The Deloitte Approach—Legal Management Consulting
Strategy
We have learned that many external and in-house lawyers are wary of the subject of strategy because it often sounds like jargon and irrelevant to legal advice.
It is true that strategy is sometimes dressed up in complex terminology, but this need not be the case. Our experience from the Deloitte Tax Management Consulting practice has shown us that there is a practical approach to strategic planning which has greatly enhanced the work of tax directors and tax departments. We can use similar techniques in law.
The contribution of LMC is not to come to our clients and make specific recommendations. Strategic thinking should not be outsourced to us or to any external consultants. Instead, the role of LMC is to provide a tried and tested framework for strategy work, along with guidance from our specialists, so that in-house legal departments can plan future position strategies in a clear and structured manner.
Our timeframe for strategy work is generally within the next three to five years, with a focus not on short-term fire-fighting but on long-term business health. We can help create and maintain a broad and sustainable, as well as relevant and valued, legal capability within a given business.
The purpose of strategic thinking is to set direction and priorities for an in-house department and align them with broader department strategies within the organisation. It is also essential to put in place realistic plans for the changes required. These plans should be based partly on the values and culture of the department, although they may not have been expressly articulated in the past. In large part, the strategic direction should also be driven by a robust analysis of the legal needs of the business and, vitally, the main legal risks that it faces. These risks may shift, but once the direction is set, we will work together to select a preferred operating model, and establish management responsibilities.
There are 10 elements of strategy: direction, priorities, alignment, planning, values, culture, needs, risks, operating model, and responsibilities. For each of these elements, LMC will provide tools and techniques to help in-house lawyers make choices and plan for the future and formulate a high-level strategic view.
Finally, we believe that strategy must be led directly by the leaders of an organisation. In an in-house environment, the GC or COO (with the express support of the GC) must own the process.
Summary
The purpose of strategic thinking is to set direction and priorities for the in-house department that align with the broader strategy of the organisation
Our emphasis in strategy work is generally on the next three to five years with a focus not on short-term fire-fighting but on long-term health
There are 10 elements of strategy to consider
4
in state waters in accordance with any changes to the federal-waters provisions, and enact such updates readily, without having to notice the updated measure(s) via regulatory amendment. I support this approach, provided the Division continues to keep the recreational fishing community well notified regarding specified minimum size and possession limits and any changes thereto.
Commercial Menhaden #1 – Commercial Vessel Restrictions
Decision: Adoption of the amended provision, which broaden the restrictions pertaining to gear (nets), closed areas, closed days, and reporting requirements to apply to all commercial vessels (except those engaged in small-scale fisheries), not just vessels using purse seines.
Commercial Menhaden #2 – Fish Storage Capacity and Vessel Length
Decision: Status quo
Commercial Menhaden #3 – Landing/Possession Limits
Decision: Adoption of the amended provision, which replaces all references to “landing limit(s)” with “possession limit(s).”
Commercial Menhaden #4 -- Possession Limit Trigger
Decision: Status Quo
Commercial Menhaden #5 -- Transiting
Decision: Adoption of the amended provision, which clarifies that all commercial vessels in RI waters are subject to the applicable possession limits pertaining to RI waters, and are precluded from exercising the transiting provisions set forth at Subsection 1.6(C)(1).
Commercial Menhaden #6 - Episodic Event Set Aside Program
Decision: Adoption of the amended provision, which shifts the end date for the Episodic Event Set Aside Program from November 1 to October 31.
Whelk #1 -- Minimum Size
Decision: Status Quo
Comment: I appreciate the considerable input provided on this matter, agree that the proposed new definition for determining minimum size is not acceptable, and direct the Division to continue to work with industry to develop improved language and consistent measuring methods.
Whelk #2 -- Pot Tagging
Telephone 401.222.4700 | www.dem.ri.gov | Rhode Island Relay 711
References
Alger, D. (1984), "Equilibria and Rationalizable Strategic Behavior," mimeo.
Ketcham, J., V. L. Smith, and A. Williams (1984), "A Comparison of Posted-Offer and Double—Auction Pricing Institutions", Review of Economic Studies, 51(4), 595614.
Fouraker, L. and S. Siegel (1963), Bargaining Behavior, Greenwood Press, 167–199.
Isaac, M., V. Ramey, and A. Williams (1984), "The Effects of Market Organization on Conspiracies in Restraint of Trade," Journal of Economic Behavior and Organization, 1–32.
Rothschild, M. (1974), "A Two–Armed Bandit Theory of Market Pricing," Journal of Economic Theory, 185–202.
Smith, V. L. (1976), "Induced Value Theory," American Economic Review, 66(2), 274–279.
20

--------------------------------------------------

What to work on: State how many lines of the listing hold the string "future", and add nothing else.

Answer space: 2